*TASK*
Your copy of the entries must be exact, and it must not include the pictures.

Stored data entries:

*** Begin section ***

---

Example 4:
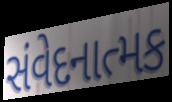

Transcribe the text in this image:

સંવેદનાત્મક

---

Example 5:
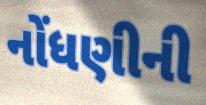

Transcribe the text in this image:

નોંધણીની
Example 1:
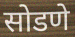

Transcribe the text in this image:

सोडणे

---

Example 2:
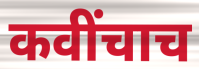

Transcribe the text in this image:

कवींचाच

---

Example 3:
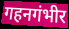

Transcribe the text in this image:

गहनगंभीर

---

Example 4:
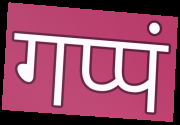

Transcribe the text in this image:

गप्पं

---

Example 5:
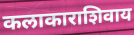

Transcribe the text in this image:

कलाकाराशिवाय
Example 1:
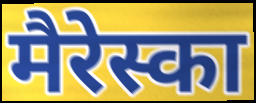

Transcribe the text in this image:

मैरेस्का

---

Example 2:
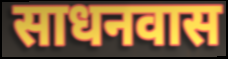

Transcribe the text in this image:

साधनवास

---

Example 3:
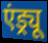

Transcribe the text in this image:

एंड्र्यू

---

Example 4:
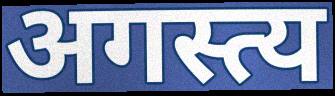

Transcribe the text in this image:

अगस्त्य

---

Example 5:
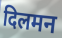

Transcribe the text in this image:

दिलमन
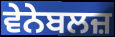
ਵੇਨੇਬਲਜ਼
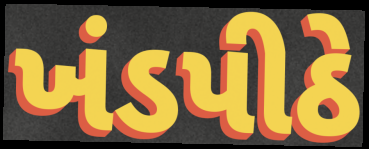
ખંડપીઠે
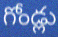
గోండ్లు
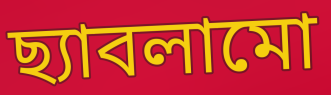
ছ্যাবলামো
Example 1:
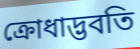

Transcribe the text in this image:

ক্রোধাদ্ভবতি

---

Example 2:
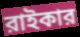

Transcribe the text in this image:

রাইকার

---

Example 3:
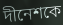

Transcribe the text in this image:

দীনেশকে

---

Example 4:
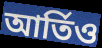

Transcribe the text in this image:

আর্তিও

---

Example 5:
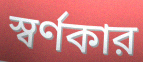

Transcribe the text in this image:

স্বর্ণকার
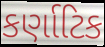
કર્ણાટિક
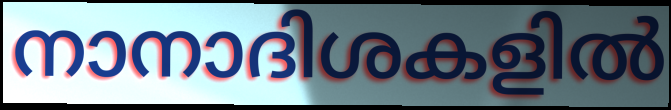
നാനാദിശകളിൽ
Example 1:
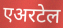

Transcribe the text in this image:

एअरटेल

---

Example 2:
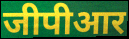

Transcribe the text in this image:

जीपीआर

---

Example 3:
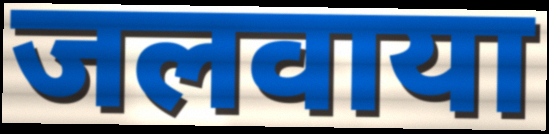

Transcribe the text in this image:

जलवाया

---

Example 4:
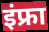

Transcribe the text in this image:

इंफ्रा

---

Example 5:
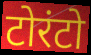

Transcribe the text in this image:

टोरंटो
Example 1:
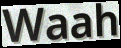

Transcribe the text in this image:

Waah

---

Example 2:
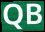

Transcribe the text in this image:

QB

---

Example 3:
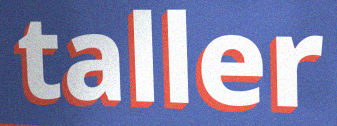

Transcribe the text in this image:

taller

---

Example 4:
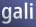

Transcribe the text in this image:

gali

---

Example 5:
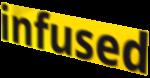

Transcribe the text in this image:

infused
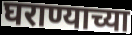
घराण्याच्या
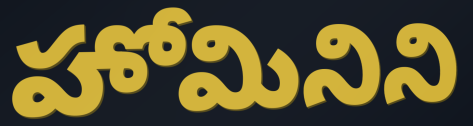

*** End section ***

*RESPONSE FOR THIS EXERCISE*
---

Example 4:

Transcribe the text in this image:

સંવેદનાત્મક

---

Example 5:

Transcribe the text in this image:

નોંધણીની
Example 1:

Transcribe the text in this image:

सोडणे

---

Example 2:

Transcribe the text in this image:

कवींचाच

---

Example 3:

Transcribe the text in this image:

गहनगंभीर

---

Example 4:

Transcribe the text in this image:

गप्पं

---

Example 5:

Transcribe the text in this image:

कलाकाराशिवाय
Example 1:

Transcribe the text in this image:

मैरेस्का

---

Example 2:

Transcribe the text in this image:

साधनवास

---

Example 3:

Transcribe the text in this image:

एंड्र्यू

---

Example 4:

Transcribe the text in this image:

अगस्त्य

---

Example 5:

Transcribe the text in this image:

दिलमन
ਵੇਨੇਬਲਜ਼
ખંડપીઠે
గోండ్లు
ছ্যাবলামো
Example 1:

Transcribe the text in this image:

ক্রোধাদ্ভবতি

---

Example 2:

Transcribe the text in this image:

রাইকার

---

Example 3:

Transcribe the text in this image:

দীনেশকে

---

Example 4:

Transcribe the text in this image:

আর্তিও

---

Example 5:

Transcribe the text in this image:

স্বর্ণকার
કર્ણાટિક
നാനാദിശകളിൽ
Example 1:

Transcribe the text in this image:

एअरटेल

---

Example 2:

Transcribe the text in this image:

जीपीआर

---

Example 3:

Transcribe the text in this image:

जलवाया

---

Example 4:

Transcribe the text in this image:

इंफ्रा

---

Example 5:

Transcribe the text in this image:

टोरंटो
Example 1:

Transcribe the text in this image:

Waah

---

Example 2:

Transcribe the text in this image:

QB

---

Example 3:

Transcribe the text in this image:

taller

---

Example 4:

Transcribe the text in this image:

gali

---

Example 5:

Transcribe the text in this image:

infused
घराण्याच्या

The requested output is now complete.